> [Required work]:
**1.** In the miso pasta recipe, how should each scallop be sliced?
**2.** Continue the miso pasta recipe from its last preparation step.

> [Extract provided]:
--------------------------------------------------
Ingredients Miso Pasta

  1. Scallops (8=150g)
  2. Large prawns (4=300g)
  3. Miso
  4. Crushed Garlic (4t)
  5. Sesame Oil (1/3 cup)
  6. Cream (100ml)
  7. Spaghetti (300g)
  8. Shredded Nori (Dried Seaweed)
  9. Coriander Seed Powder
  10. Honey
  11. Cognac

Preparation 

  1. Mix 4T of sesame oil with 0.5t salt, 1t coriander seed powder.
  2. Cut the heads off the prawns and stir fry the heads in a pot with a few dashes of oil and 2t of crushed garlic. Use a low flame and when the garlic begins to brown add 1.5 cups of water. Cut the heads up with a pair of scissors while they are in the pot and leave to simmer. You should end up with a rich red broth.
  3. Slice each scallop into 3 round slices.
  4. Shell and devein the prawns. Slice the prawns lengthwise into 2 and then into small pieces.
  5. Marinate both the scallop and prawn pieces with the salted sesame oil but in separate bowls.
  6. Mix together 2 heaped t of miso with 2t of crushed garlic. Fry this mixture in a pan with 3T of oil on low heat. After a minute, add 3T cognac and 1t honey.
--------------------------------------------------
> [Records]:
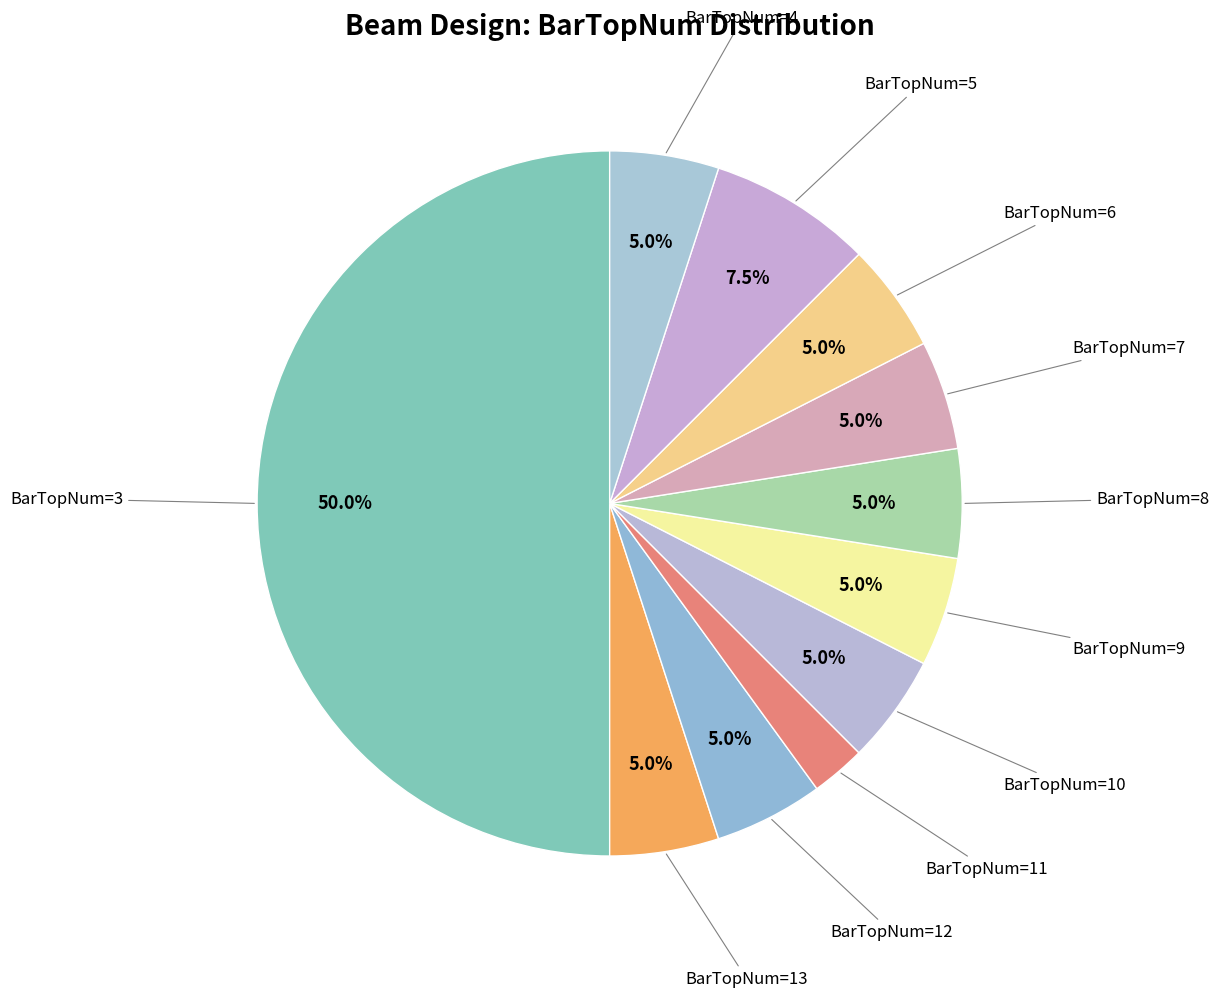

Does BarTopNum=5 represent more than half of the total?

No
--------------------------------------------------
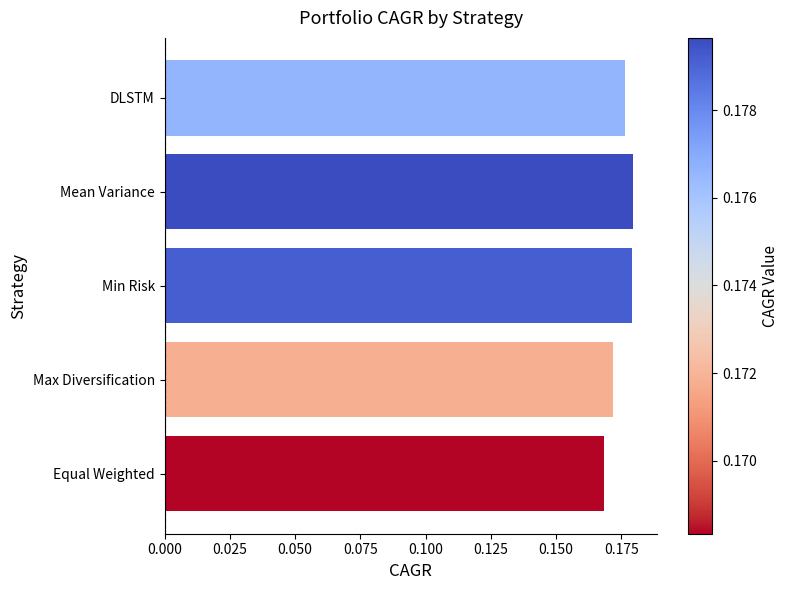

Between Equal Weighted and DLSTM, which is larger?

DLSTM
--------------------------------------------------
> [Expected outputs]:
**1.** Into 3 round slices.

**2.**
  7. Slowly pour in 100 ml of cream and mash the miso till you get a nice even emulsion with no lumps. Pour in the prawn head stock through a strainer. Simmer down till you get a nice sauce and remove from heat.
  8. Put 300g of spaghetti into the pot of boiling water with 1t salt and a dash of oil.
  9. Reheat the sauce and when it is boiling add the prawn meat. When the prawn meat has curled, add the scallop slices and immediately turn off the fire. Mix well to make sure no scallop slices are stuck together and leave for a minute.
  10. By this time the pasta should be al dente. Strain and plate the spaghetti, and pour the sauce over it.
  11. Garnish with black pepper, some Nori and serve.

NotesPrawn Stock

  • If you want to go the extra mile, add Uni (raw sea urchin) together with the scallops into the pan in step 9. It is the Japanese equivalent of adding truffle shavings to a pasta.
  • The stock will not be red (see photo) or have a rich taste if you use small prawns or shrimp. The prawns have to be large, i.e. 4 per 300g. 
  • Most of the greyish stuff in the ‘spine’ of the prawn is roe. When deveining the prawn, you really only want to find and pull out the alimentary canal.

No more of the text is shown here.